Top of PASSAGE TO READ

TTC’s 2016 Customer Charter Reviewed

The TTC has released the 2016 version of its Customer Charter listing a number of areas in which they promise improvements through the year.

First Quarter:

  • Ensure that 510 Spadina is served by fully accessible streetcars: Mostly done already with a few of the high-floor ALRVs still in service but the majority of runs operated with low-floor Flexitys.
  • Apple Pay at collectors’ booths: In progress.
  • Reduce streetcar short-turns by a further 20% over Q1 2015: New schedules on 501 Queen effective January 3 make a big contribution to this coupled with the milder winter weather.
  • Start subway service at 8:00am on Sunday: Done effective January 3.
  • Add service to Line 1 (YUS) during off-peak: Not done yet, but the schedules going into effect at the end of March have not yet been announced. (Note 1)
  • Establish a Local Working Group for Donlands Station second exit project: Done.
  • Add five new express bus services: Planned for late March.

Second Quarter:

  • Wifi at 22 new stations (Note 2).
  • Roll-out of new fare gates with Main Station as a pilot: Work at Main in progress.
  • Improve bike parking at 5 stations.
  • Add 20 bike repair stops at subway stations: Subject to outcome of a pilot.
  • Install notice boards in 12 busy stations to inform passengers about planned/unplanned closures.

Bottom of PASSAGE TO READ
Top of RECORDS FOR PROCESSING

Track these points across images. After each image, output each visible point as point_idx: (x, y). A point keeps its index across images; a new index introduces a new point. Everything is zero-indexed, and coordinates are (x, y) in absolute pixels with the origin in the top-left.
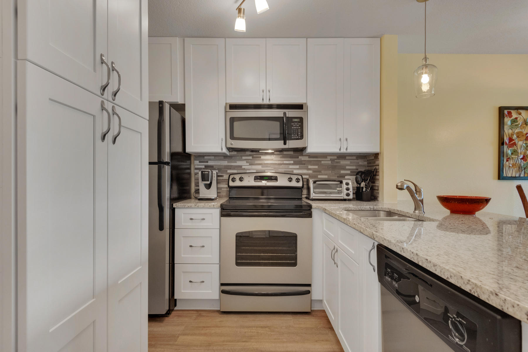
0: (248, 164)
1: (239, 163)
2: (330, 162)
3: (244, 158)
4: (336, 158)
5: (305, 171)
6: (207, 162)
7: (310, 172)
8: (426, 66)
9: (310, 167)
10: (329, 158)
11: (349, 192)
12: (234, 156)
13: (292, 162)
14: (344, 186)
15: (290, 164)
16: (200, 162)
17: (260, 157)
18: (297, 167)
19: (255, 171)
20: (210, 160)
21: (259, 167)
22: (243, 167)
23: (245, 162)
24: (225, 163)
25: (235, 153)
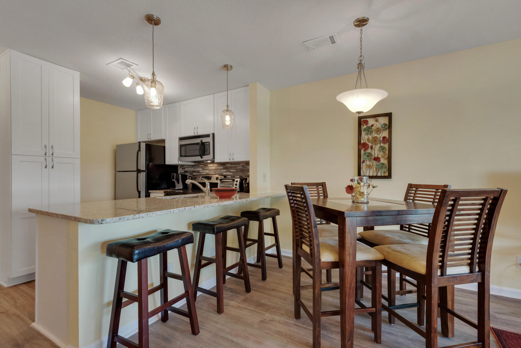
0: (202, 170)
1: (198, 169)
2: (242, 167)
3: (200, 166)
4: (245, 164)
5: (229, 173)
6: (185, 169)
7: (232, 174)
8: (227, 110)
9: (231, 171)
10: (241, 164)
11: (236, 186)
12: (197, 165)
13: (222, 168)
14: (235, 183)
15: (221, 169)
16: (182, 169)
17: (207, 165)
18: (225, 171)
19: (205, 174)
20: (186, 167)
21: (207, 171)
22: (200, 171)
23: (201, 168)
24: (192, 169)
25: (196, 163)
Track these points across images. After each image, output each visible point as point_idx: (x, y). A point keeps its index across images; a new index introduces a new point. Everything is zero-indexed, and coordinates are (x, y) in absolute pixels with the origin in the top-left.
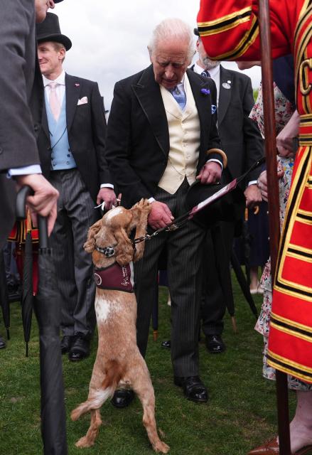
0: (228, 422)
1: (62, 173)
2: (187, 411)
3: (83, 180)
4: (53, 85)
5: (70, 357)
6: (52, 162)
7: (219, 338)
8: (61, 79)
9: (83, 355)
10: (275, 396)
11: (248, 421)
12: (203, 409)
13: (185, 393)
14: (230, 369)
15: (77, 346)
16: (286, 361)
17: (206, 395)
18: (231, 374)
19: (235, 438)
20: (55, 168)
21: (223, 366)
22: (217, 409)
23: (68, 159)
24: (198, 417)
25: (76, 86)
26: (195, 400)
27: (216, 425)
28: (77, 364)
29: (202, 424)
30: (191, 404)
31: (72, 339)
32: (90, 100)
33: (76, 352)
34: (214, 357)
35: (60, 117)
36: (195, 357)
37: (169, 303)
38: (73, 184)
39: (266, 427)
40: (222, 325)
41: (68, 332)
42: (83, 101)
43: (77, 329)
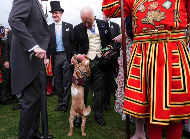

Bottom of RECORDS FOR PROCESSING

* [WHAT YOU WILL DO]:
• 1. Write out the stored data entries from the start of the entries up to and including the line with "21: (207, 171)". Leave the pictures out of your answer.
• 2. Extend the review of the TTC's 2016 Customer Charter, picking up after its last line.

* [ACTIVITY ANSWERS]:
• 1.
Track these points across images. After each image, output each visible point as point_idx: (x, y). A point keeps its index across images; a new index introduces a new point. Everything is zero-indexed, and coordinates are (x, y) in absolute pixels with the origin in the top-left.
0: (248, 164)
1: (239, 163)
2: (330, 162)
3: (244, 158)
4: (336, 158)
5: (305, 171)
6: (207, 162)
7: (310, 172)
8: (426, 66)
9: (310, 167)
10: (329, 158)
11: (349, 192)
12: (234, 156)
13: (292, 162)
14: (344, 186)
15: (290, 164)
16: (200, 162)
17: (260, 157)
18: (297, 167)
19: (255, 171)
20: (210, 160)
21: (259, 167)
22: (243, 167)
23: (245, 162)
24: (225, 163)
25: (235, 153)
0: (202, 170)
1: (198, 169)
2: (242, 167)
3: (200, 166)
4: (245, 164)
5: (229, 173)
6: (185, 169)
7: (232, 174)
8: (227, 110)
9: (231, 171)
10: (241, 164)
11: (236, 186)
12: (197, 165)
13: (222, 168)
14: (235, 183)
15: (221, 169)
16: (182, 169)
17: (207, 165)
18: (225, 171)
19: (205, 174)
20: (186, 167)
21: (207, 171)

• 2.
Third Quarter:

  • Ensure 509 Harbourfront and 511 Bathurst are served by low-floor streetcars: With delivery of new cars, Harbourfront is already planned to ramp up beyond two assigned Flexitys in mid-February. Delivery rates for new cars are supposed to be up to 1/week by the end of March and this should make conversion of 511 Bathurst an easy task provided Bombardier manages to stay on track.
  • Pilot high capacity bike parking at one station.
  • Replace T1 trains on Line 4 (Sheppard) with 4-car TR sets: The order for these cars is in progress at Bombardier with delivery expected later this year.
  • Improve 28 Bayview South and 101 Downsview Park routes to be part of all-day, every day service. This will bring services to two park-based areas. The Bayview South bus serves the Brick Works from the west (Davisville Station), but service from the east (Broadview Station) will still be operated by a free shuttle bus.
  • Add 3 trains to Line 1 (YUS) to improve AM peak service. It is unclear whether these will be “gap” trains used to supplement service when things go wrong, or an attempt to slightly shorten the average headway over the entire line. Gap trains generally make a bigger difference for situations where holes in service at peak times and direction need to be filled because the extra train is used specifically where it is most needed.
  • Add peak service to 25 busy bus routes.
  • New streetcar service on Cherry Street: (Note 1) This service could most easily be implemented by converting the 504 buses now scheduled from Dufferin to Parliament back to streetcars as a Dufferin to Cherry operation. Peak vehicle requirements would probably go down, but the off peak service on Cherry would be a net addition. This change is related to whatever modifications the TTC will make to the 72 Pape and 172 Cherry bus routes.
  • Begin revamping the east parking lot at Finch Station.

Fourth Quarter:

  • Widen 25 bus stop pads to improve accessibility: Locations TBA
  • Install external route announcement system on all vehicles: Work in progress.
  • Add two new elevators at Ossington Station: Work in progress.
  • Install customer info screens at Union Station mezzanine and platform levels: An overdue follow-up. This work should have been an integral part of the station renovation.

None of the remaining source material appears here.